TIGERS AT RISK, U.N. WARNS-4/12/00-Kieran Murray
NAIROBI- India's tiger population could be all but wiped out unless drastic steps are taken to stop poaching and the illegal trade in tiger skins and bones, a U.N. team of wildlife experts said yesterday.
The team's report said India was failing to protect its tigers through inefficiency and indifference, allowing well-organized poaching gangs to hunt down the majestic animals.
''The danger is that tigers will be reduced to such small numbers that they will be left basically in zoos, that wild tiger populations would come under such pressure that they may become unviable genetically," said John Sellar, one of the report's authors.
He played down earlier reports that India's Bengal tigers might disappear altogether within 10 years. But he said smaller populations in China and Indonesia were in clear danger of extinction and India's were ''under considerable risk" of eventually being confined to a few small reserves.
Indian officials slammed the report.
P. K. Sen, director of India's Project Tiger, said the main threat comes from heavy consumer demand in more than 100 countries.
''If consumer countries stopped consuming, then our tigers are 90 per cent safe," he said.
There is a large international market for tiger skins as rugs, ornaments or trophies, and tiger bones are used in traditional Chinese medicine as a cure for rheumatism. Its teeth and claws are sold as amulets, or charms, and its penis is used as an ingredient in tonics to boost virility.
Team urges India
to set up special unit
to tackle poaching The U.N. Convention on International Trade in Endangered Species
(CITES) last year ordered an investigation into the tiger trade
and focused on India - which has about half the world's remaining
6,000 tigers - as well as Japan and China, traditionally the
largest markets for tiger products. Some 100,000 tigers roamed
Asia in the last century.
''There is very little evidence of a co-ordinated, modern and professional approach to law enforcement, either in anti-poaching operations or in the investigation of wildlife crime and illicit trading," the CITES team said in a report to a conference of its 150 member states in Nairobi.

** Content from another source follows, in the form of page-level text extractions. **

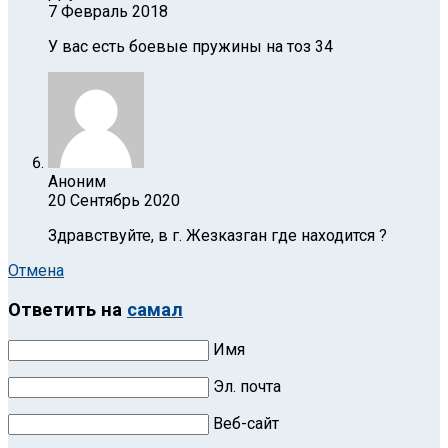
7 Февраль 2018
У вас есть боевые пружины на тоз 34
Аноним
20 Сентябрь 2020
Здравствуйте, в г. Жезказган где находится ?
Отмена
Ответить на
самал
Имя
Эл. почта
Веб-сайт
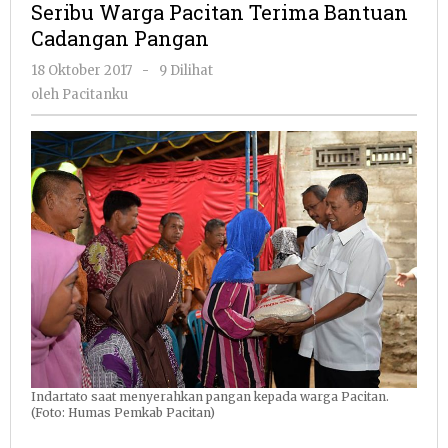
Seribu Warga Pacitan Terima Bantuan
Terima
Cadangan Pangan
Bantuan
Cadangan
oleh
18 Oktober 2017
-
9 Dilihat
Pangan
Pacitanku
oleh
Pacitanku
Indartato saat menyerahkan pangan kepada warga Pacitan.
(Foto: Humas Pemkab Pacitan)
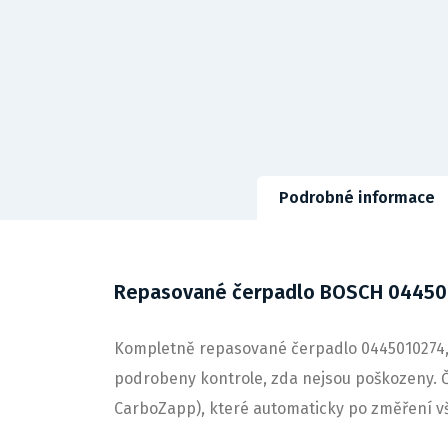
Podrobné informace
Repasované čerpadlo BOSCH 04450
Kompletně repasované čerpadlo 0445010274, v
podrobeny kontrole, zda nejsou poškozeny. Č
CarboZapp), které automaticky po změření v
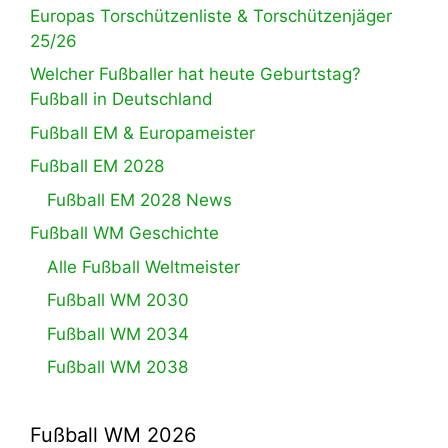
Europas Torschützenliste & Torschützenjäger
25/26
Welcher Fußballer hat heute Geburtstag?
Fußball in Deutschland
Fußball EM & Europameister
Fußball EM 2028
Fußball EM 2028 News
Fußball WM Geschichte
Alle Fußball Weltmeister
Fußball WM 2030
Fußball WM 2034
Fußball WM 2038
Fußball WM 2026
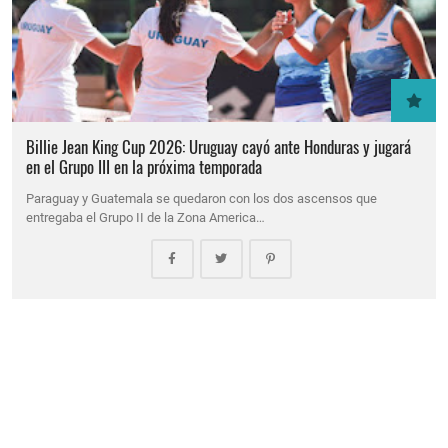
Billie Jean King Cup 2026: Uruguay cayó ante Honduras y jugará
en el Grupo III en la próxima temporada
Paraguay y Guatemala se quedaron con los dos ascensos que
entregaba el Grupo II de la Zona America…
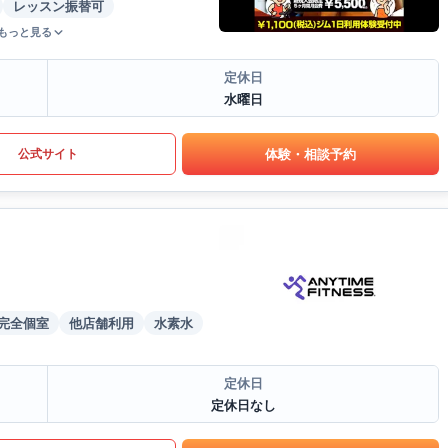
レッスン振替可
もっと見る
定休日
水曜日
体験・相談予約
公式サイト
完全個室
他店舗利用
水素水
定休日
定休日なし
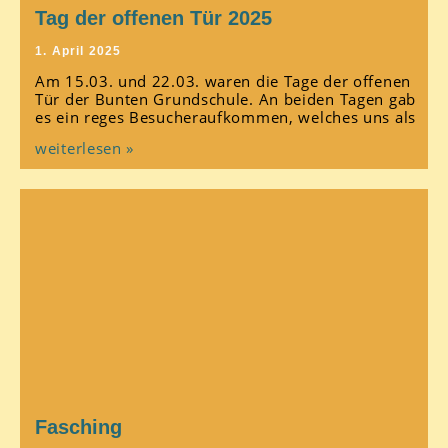
Tag der offenen Tür 2025
1. April 2025
Am 15.03. und 22.03. waren die Tage der offenen
Tür der Bunten Grundschule. An beiden Tagen gab
es ein reges Besucheraufkommen, welches uns als
weiterlesen »
Fasching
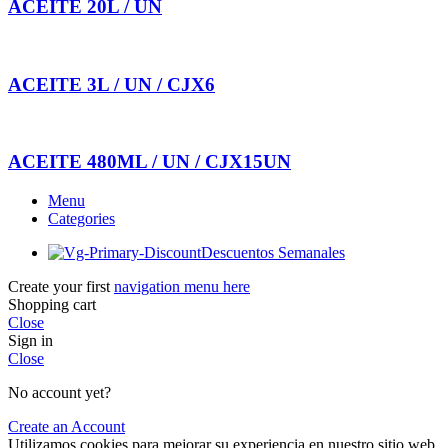
ACEITE 20L / UN
ACEITE 3L / UN / CJX6
ACEITE 480ML / UN / CJX15UN
Menu
Categories
Descuentos Semanales
Create your first
navigation menu here
Shopping cart
Close
Sign in
Close
No account yet?
Create an Account
Utilizamos cookies para mejorar su experiencia en nuestro sitio web.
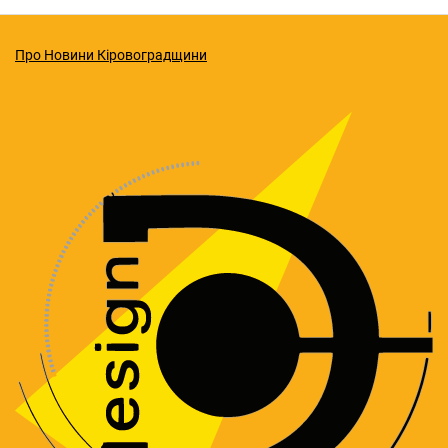
Про Новини Кіровоградщини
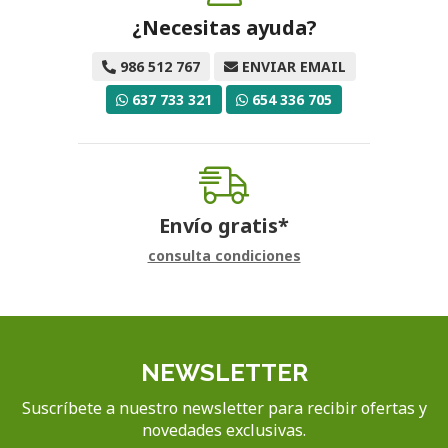
¿Necesitas ayuda?
986 512 767
ENVIAR EMAIL
637 733 321
654 336 705
Envío gratis*
consulta condiciones
NEWSLETTER
Suscríbete a nuestro newsletter para recibir ofertas y
novedades exclusivas.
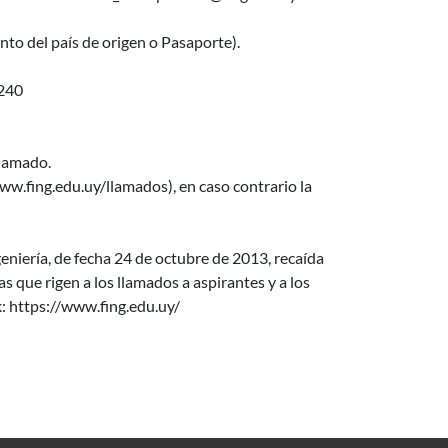
to del país de origen o Pasaporte).
240
llamado.
w.fing.edu.uy/llamados), en caso contrario la
niería, de fecha 24 de octubre de 2013, recaída
que rigen a los llamados a aspirantes y a los
k: https://www.fing.edu.uy/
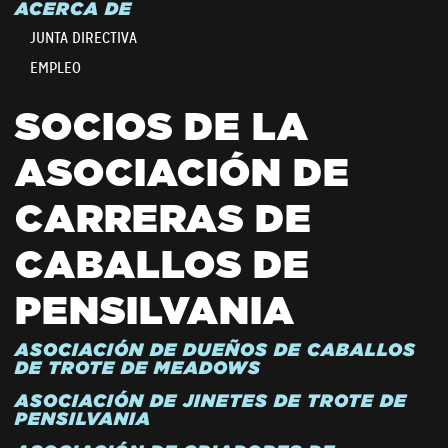
ACERCA DE
JUNTA DIRECTIVA
EMPLEO
SOCIOS DE LA
ASOCIACIÓN DE
CARRERAS DE
CABALLOS DE
PENSILVANIA
ASOCIACIÓN DE DUEÑOS DE CABALLOS
DE TROTE DE MEADOWS
ASOCIACIÓN DE JINETES DE TROTE DE
PENSILVANIA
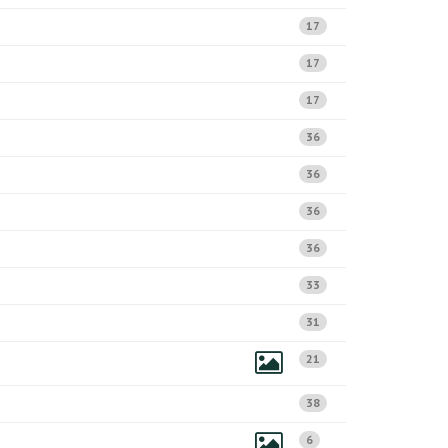
17
17
17
36
36
36
36
33
31
21
38
6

The team urged India to set up a special unit to tackle poaching and, if it fails to do so, it should be hit with trade sanctions.
Meanwhile, another report released yesterday by the World Wide Fund for Nature (World Wildlife Fund in Canada) and the World Conservation Union said the poaching and illegal trade in wild tigers continues despite a recent drop in the consumption of tiger-bone medicines.